Os desfiles do Grupo Especial no Sambódromo são o ponto alto de um evento que atrai 1,1 milhão de turistas para a cidade e injeta 3,3 bilhões de reais na combalida economia carioca. Também são parte vistosa dos recém-celebrados 100 anos de história do samba, uma das principais manifestações da cultura brasileira. Tradicional, querido e rentável, esse ótimo negócio deveria, portanto, ser conduzido de forma transparente e profissional, mas não é o que acontece. Inexistem, por exemplo, normas técnicas para balizar a construção de alegorias, definindo dimensões, estruturas e materiais. Os carros sempre esbarraram na fiação aérea das ruas, em viadutos e até na antiga Torre das TVs, a estrutura de concreto com 9,75 metros de altura projetada por Oscar Niemeyer para alojar fotógrafos e cinegrafistas durante os desfiles. E o que aconteceu? Os obstáculos têm sido driblados ou simplesmente removidos — foi o caso da torre no Sambódromo, posta abaixo. Abriu-se caminho para a escalada das estruturas monumentais, construídas no corre-corre dos barracões. “É imprescindível que seja criada uma comissão para estabelecer critérios específicos para a construção desses carros. Sem isso, o improviso pode levar ao acidente”, afirma Reynaldo Barros, presidente do Conselho Regional de Engenharia e Agronomia do Rio de Janeiro (Crea-RJ). Bem, já levou.

Na Quarta-Feira de Cinzas, antes da apuração dos votos que consagrou a Portela campeã, foi lida uma nota da Liga Independente das Escolas de Samba do Grupo Especial (Liesa). O texto breve informava que, “em solidariedade às agremiações envolvidas nos lamentáveis acidentes neste Carnaval, as escolas de samba decidiram manter todas as agremiações, sem descenso”. Tradução: apesar dos terríveis acidentes, nenhuma escola perderia pontos por isso e seria rebaixada. Sobre as vítimas, silêncio. Maria de Lourdes Maura Ferreira, esmagada contra a grade pelo carro da Tuiuti, deu entrada no Hospital Souza Aguiar com fraturas nas pernas e no crânio e, até a manhã de quinta­feira, respirava por aparelhos. Eduardo Gomes mora no prédio conhecido como Balança Mas Não Cai, bem perto da Marquês de Sapucaí. Por isso, correu até o Sambódromo quando soube do desabamento de parte do carro da Unidos da Tijuca. Procurava notícias da mulher, Erica Gonçalves, foi tranquilizado e voltou para casa. Logo em seguida, recebeu uma foto dela sendo atendida pelos bombeiros e partiu para o Hospital Souza Aguiar. “Fui mais rápido a pé, ela chegou uns dez minutos depois. O pessoal da ambulância queixou-se de que falta rota de fuga, com as ruas interditadas e reboques pelo caminho”, contou.

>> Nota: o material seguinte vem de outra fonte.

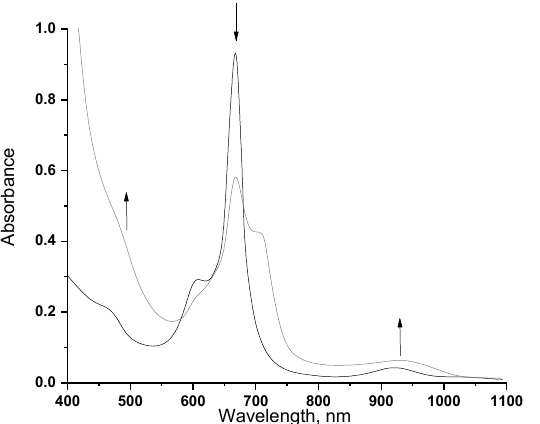
Figure 9. Changes in UV-vis for 4 in a THF solution (c = 1.6 × 10 − 5 mol/L) in the presence of bromine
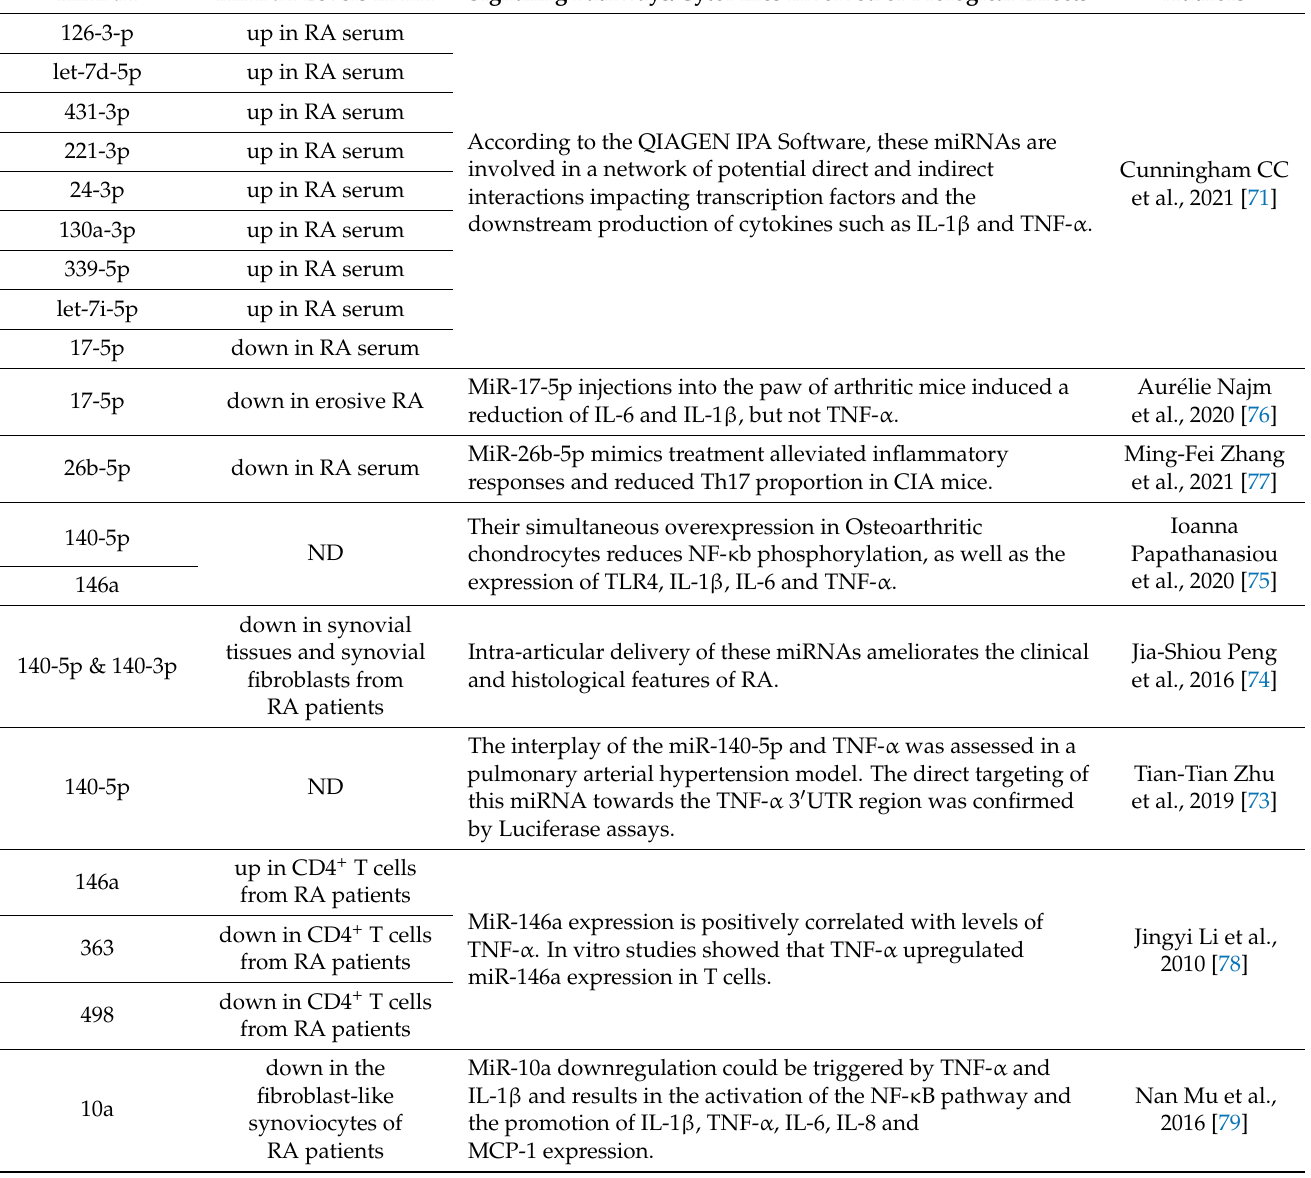
Table 1. Non-exhaustive list of miRNAs related to RA pathogenesis and their biological effects on the pro-inflammatory cytokines and factors IL-1 β and TNF- α . ND: no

Parte da festa, o caos deveria ser visto como atribuição dos foliões, não dos organizadores do Carnaval. Na quarta (1º), peritos do Instituto de Criminalística Carlos Éboli (ICCE) observaram que o carro da Paraíso do Tuiuti não estava em suas melhores condições. Tinha uma roda quebrada e acabamento malfeito, na opinião dos policiais. Além disso, a visão do motorista era obstruída por enfeites coloridos, o que o levava a dirigir orientado por cinco membros da escola, que berravam, a pé e das laterais do veículo. Ricardo de Oliveira Cardoso Jr., 32 anos, um dos destaques do Nova Orleans, o carro da Unidos da Tijuca que desabou, notou que a estrutura já balançava nos ensaios. “E, quando chegamos para o desfile, havia mais pessoas em cima do carro do que nos preparativos”, completou. Parece fácil dizer isso agora, mas os sinais de perigo eram muitos. Estrago feito, deve-se aproveitar ao menos a lição. Membro da comissão de Carnaval da Unidos da Tijuca, Mauro Quintaes alega que a escola tratou com responsabilidade a produção de seus carros. “Foram feitos ensaios e não houve reaproveitamento de materiais, mas precisamos esperar a perícia”, disse. E apontou para o caminho da sensatez: “Quando um carro da Viradouro pegou fogo em 1992, não havia um sistema eficaz de combate a incêndio. Hoje existe. É uma pena que problemas tenham de ocorrer para o Carnaval do Rio avançar”. A propósito: “Página infeliz de nossa história”, o título aí no alto, é verso do samba de Chico Buarque Vai Passar. Tomara.